Adams also took another swipe at his fellow Dems in the Biden White House as well as Gov. Kathy Hochul, saying, “Right now, New York City is carrying the weight of a national problem with little or no help.
“There’s a minimum amount of money that comes in that we have to address this crisis as a national crisis, and we’ve been ignored,” he said.
The mayor issued the grim outlook a day after revealing that all city agencies could have to slash up to 15% from their budgets by the spring so that the Big Apple can manage the sky-rocketing costs of the crisis.
City agencies had already been warned they would need to cut 5% from their budgets by November, but Adams said additional cuts will be needed in both January and April if the federal and state governments don’t cough up extra financial aid by early next year.
“We’re going to show New Yorkers exactly what we’re faced with because transparency is crucial here. I have to be honest to New Yorkers what we are up against,” Adams said.

“We’re talking $12 billion, $12 billion of running our city: sanitation, police, education, libraries, everything that we have to run the city. There’s a minimum amount of money that comes in that we have to address this crisis as a national crisis, and we’ve been ignored,” he said.
In addition to federal aid, Adams — who has repeatedly ripped Biden for ignoring his pleas for help — called on the federal government to tighten its border policies to help stem the relentless influx of migrants flooding into the city.
“We need to have a policy, I believe, of staying in Mexico or any of the bordering localities until you are allowed entry. So, I believe stay in place is the way you need to be thinking, until you are allowed in,” Adams said.
“I don’t have the legal authority to tell people they can leave, only the federal government can do that. It’s against the law to tell buses that you can’t come in. Many New Yorkers don’t realize that the laws prevent to say we don’t have any more room, you can’t come to the city,” he continued.
“I would love to do that, because that’s the humane thing to do, because it’s wrong to have people come to the city and treat them in a manner in which we’re doing, and it’s wrong for New Yorkers to have to experience this.”
Adams called on the state, too, to step up — arguing the economic burdens of a national crisis shouldn’t just fall on Big Apple residents alone.

“The problem is also not only with what the federal government could do, the state needs to play their role, also,” he said. “The decompression strategy should go throughout the state. New York City is the economic engine of the state. This should not be on New York City residents only.”
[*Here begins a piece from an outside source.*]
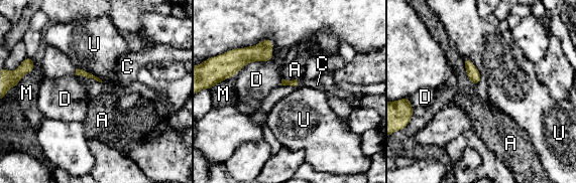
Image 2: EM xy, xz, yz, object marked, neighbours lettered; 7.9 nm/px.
{"act": "join", "pieces": ["C"], "longest_contact_nm": ["D", 360], "each": {"A": "other", "C": "same", "D": "other", "M": "other", "U": "other"}, "passes_along": {"pic": 2, "px": [[294, 82], [297, 82], [313, 83]]}, "found": "it goes on there"}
The city has opened more than 200 emergency sites to cater for the more than 110,000 migrants that have arrived since spring 2022, but Adams has long warned the city’s shelter system is at capacity.
“We’re going to have to eventually move women and children into congregant settings,” he said of the shelters. “Some migrants may have to move out into these outside tents. This is wrong, what we’re doing to them, not allowing them to work and provide for themselves.”
While Adams faced some backlash from critics last week after he cautioned the crisis could “destroy” the city, former New York Gov. David Paterson praised him Sunday, insisting is was a “call to arms.
“I saw it as rather a surprising dose of honesty,” Paterson told WABC’s “Cats Roundtable,” referring to Adams’ comment. “Yeah, sometimes, even as a leader, you’re not quite sure which way things are going … It’s a call to arms that everybody in the city and the state get together.
“This is going to happen in other states,” Paterson said. “And the federal government is going to have to be accountable for this situation, which didn’t have to happen when it happened. There could’ve been time for planning. Using some of the federal facilities to help with the migrants.
“There are a whole lot of things that they could’ve done, but they just sent the migrants here, and we have to live with it … The mayor… is trying to seek out solutions. But we’ve gotten a surprising silence from the entities that caused this problem in the first place. And I think it’s a shame.”